Purpose To examine Generative Visual Rationales (GVRs) as a tool for visualizing neural network learning of chest radiograph features in congestive heart failure (CHF). Materials and Methods A total of 103 489 frontal chest radiographs in 46 712 patients acquired from January 1, 2007, to December 31, 2016, were divided into a labeled data set (with B-type natriuretic peptide [BNP] result as a marker of CHF) and unlabeled data set (without BNP result). A generative model was trained on the unlabeled data set, and a neural network was trained on the encoded representations of the labeled data set to estimate BNP. The model was used to visualize how a radiograph with high estimated BNP would look without disease (a "healthy" radiograph).
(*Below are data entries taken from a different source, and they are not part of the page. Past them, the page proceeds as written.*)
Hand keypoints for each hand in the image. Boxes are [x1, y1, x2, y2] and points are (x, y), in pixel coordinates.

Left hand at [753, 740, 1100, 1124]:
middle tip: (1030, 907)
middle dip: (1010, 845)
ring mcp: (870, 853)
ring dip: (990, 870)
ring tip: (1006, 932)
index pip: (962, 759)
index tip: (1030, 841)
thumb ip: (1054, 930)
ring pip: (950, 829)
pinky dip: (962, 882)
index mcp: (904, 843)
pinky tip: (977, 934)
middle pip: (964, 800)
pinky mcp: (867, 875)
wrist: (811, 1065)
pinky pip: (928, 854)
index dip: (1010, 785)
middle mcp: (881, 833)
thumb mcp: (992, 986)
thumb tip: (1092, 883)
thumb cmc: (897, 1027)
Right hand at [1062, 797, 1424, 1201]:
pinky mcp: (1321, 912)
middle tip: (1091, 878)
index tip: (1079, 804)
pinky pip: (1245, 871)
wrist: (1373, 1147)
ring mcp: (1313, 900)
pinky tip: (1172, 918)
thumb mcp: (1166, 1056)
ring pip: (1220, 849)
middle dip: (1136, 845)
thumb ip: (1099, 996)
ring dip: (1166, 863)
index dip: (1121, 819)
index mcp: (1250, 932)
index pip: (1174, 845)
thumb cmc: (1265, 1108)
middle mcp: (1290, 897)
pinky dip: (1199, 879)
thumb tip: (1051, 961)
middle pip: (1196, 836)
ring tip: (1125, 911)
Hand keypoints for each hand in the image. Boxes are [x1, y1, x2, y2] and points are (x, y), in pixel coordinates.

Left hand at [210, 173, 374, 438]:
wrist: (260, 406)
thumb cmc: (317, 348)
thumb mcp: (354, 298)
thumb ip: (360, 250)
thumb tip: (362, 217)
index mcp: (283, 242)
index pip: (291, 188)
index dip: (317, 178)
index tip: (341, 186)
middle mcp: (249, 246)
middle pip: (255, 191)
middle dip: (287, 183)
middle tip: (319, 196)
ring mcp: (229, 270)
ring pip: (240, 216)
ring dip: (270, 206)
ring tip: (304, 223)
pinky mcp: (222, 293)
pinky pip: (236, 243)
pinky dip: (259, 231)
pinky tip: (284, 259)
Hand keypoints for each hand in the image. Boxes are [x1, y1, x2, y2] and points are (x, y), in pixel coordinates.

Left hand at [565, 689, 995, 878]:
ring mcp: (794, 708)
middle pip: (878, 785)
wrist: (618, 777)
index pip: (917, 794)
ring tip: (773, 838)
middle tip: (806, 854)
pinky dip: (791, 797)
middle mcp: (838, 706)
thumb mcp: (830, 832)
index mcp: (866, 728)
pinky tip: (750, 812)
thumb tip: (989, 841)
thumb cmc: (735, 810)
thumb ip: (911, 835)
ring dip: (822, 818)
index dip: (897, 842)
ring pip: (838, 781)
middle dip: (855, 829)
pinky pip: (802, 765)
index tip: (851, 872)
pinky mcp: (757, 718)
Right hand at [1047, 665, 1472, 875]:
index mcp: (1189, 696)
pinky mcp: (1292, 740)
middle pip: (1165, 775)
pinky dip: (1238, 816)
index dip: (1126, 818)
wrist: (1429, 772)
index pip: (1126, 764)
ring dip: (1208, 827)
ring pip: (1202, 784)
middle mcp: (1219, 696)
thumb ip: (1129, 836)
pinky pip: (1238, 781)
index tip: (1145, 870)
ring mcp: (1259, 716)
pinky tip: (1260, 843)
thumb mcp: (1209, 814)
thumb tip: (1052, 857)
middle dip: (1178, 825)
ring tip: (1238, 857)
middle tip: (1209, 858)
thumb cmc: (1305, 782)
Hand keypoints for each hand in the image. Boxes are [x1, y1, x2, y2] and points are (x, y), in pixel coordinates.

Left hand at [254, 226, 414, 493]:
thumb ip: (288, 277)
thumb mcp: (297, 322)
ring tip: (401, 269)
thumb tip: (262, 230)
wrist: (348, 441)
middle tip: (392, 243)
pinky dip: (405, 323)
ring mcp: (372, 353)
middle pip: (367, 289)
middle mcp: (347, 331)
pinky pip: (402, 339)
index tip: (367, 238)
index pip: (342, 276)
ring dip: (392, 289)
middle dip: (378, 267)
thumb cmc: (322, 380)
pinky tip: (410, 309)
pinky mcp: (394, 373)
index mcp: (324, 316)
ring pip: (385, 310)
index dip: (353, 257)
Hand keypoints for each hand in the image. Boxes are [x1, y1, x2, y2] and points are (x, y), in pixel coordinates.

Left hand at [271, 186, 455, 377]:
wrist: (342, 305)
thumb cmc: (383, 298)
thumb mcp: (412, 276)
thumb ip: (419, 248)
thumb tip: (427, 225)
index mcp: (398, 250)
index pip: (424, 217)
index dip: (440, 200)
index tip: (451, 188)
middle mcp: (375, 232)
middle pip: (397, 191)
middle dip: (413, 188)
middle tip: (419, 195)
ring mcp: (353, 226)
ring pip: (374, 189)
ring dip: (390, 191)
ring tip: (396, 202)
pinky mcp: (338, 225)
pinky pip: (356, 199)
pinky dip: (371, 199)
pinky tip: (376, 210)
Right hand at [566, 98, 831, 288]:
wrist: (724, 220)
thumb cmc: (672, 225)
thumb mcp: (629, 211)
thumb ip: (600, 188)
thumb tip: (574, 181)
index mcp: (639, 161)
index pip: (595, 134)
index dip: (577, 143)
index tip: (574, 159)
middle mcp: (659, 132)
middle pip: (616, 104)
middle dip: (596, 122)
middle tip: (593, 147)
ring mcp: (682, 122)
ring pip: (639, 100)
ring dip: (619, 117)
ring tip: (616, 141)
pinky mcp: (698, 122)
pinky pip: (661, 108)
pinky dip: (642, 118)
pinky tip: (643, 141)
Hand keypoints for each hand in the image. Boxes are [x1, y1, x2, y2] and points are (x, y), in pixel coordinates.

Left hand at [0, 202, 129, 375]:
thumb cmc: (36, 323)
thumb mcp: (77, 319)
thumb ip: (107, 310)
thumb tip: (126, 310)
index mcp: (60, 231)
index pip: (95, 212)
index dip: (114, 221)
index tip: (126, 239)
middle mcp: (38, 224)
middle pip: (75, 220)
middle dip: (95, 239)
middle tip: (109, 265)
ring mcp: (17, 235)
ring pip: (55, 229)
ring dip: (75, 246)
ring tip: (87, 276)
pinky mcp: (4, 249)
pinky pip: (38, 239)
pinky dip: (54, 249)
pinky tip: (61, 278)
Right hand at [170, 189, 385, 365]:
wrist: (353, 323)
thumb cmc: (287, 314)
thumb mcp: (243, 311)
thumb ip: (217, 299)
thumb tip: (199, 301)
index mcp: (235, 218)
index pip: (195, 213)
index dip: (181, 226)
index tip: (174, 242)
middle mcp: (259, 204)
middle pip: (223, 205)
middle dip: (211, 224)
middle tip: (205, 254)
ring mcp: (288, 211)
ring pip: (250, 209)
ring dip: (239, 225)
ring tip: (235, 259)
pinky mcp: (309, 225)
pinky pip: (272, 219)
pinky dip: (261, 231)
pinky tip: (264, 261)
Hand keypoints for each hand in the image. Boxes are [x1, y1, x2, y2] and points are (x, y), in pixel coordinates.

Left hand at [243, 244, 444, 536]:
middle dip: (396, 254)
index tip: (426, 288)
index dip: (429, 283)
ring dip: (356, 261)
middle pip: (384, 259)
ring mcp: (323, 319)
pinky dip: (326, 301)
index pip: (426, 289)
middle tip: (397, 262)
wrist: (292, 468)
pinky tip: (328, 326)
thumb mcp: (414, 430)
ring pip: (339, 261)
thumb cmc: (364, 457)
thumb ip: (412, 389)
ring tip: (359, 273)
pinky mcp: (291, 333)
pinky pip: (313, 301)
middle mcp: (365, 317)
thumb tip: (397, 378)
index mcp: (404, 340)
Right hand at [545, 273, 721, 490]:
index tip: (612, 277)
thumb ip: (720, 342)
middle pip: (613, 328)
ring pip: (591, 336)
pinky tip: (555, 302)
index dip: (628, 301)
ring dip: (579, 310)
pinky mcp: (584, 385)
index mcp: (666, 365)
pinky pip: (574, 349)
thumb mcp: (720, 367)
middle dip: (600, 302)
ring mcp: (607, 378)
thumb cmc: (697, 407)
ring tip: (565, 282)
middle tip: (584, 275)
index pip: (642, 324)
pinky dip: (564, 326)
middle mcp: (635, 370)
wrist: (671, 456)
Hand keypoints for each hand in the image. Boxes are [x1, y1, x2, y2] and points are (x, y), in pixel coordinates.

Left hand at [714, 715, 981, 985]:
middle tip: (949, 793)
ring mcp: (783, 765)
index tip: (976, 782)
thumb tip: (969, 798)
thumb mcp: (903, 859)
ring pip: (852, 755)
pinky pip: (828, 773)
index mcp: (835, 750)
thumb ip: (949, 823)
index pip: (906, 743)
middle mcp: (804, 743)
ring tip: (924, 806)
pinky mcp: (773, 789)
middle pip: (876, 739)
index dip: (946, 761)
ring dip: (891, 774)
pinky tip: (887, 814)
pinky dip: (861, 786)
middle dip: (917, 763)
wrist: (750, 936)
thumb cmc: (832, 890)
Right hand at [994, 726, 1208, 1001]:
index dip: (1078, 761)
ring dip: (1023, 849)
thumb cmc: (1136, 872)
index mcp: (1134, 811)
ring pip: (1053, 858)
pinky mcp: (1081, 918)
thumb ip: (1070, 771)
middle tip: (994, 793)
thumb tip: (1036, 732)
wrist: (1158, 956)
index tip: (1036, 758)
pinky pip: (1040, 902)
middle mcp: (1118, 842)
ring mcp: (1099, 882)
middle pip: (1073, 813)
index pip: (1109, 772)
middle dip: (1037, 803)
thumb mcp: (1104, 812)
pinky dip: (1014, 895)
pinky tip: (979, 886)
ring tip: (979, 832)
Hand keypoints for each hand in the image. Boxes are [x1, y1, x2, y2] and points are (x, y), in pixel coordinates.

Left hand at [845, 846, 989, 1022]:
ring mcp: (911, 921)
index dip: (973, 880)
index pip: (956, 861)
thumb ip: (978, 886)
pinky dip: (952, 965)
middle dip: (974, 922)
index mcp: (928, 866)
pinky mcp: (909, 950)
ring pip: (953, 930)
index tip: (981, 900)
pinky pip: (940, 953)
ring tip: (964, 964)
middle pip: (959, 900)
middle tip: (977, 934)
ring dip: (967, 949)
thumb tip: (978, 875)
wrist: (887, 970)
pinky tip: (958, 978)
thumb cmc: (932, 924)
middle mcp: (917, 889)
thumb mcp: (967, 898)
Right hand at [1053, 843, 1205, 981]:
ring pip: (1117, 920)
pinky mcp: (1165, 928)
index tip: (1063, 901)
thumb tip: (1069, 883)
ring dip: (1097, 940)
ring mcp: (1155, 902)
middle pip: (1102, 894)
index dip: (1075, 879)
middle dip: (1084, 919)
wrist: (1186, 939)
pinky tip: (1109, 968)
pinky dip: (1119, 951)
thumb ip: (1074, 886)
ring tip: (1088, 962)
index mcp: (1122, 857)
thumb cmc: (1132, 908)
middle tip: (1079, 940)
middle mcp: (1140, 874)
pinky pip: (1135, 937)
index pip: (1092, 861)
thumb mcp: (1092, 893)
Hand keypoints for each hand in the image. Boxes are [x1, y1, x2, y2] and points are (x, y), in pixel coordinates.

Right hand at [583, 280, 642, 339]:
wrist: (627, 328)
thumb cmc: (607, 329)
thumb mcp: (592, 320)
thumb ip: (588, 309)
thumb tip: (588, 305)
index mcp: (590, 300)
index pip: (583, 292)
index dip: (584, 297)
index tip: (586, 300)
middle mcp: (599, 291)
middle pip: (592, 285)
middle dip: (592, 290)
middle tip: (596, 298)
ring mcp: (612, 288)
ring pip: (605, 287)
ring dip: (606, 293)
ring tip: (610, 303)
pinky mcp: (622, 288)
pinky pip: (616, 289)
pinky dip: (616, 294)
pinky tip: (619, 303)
An overfitted model was developed for comparison, and 100 GVRs were blindly assessed by two experts for features of CHF. Area under the receiver operating characteristic curve (AUC), κ coefficient, and mixed-effects logistic regression were used for statistical analyses. Results At a cutoff BNP of 100 ng/L as a marker of CHF, the correctly trained model achieved an AUC of 0.82. Assessment of GVRs revealed that the correctly trained model highlighted conventional radiographic features of CHF as reasons for an elevated BNP prediction more frequently than the overfitted model, including cardiomegaly (153 [76.5%] of 200 vs 64 [32%] of 200, respectively; P < .001) and pleural effusions (47 [23.5%] of 200 vs 16 [8%] of 200, respectively; P = .003). Conclusion Features of congestive heart failure on chest radiographs learned by neural networks can be identified using Generative Visual Rationales, enabling detection of bias and overfitted models.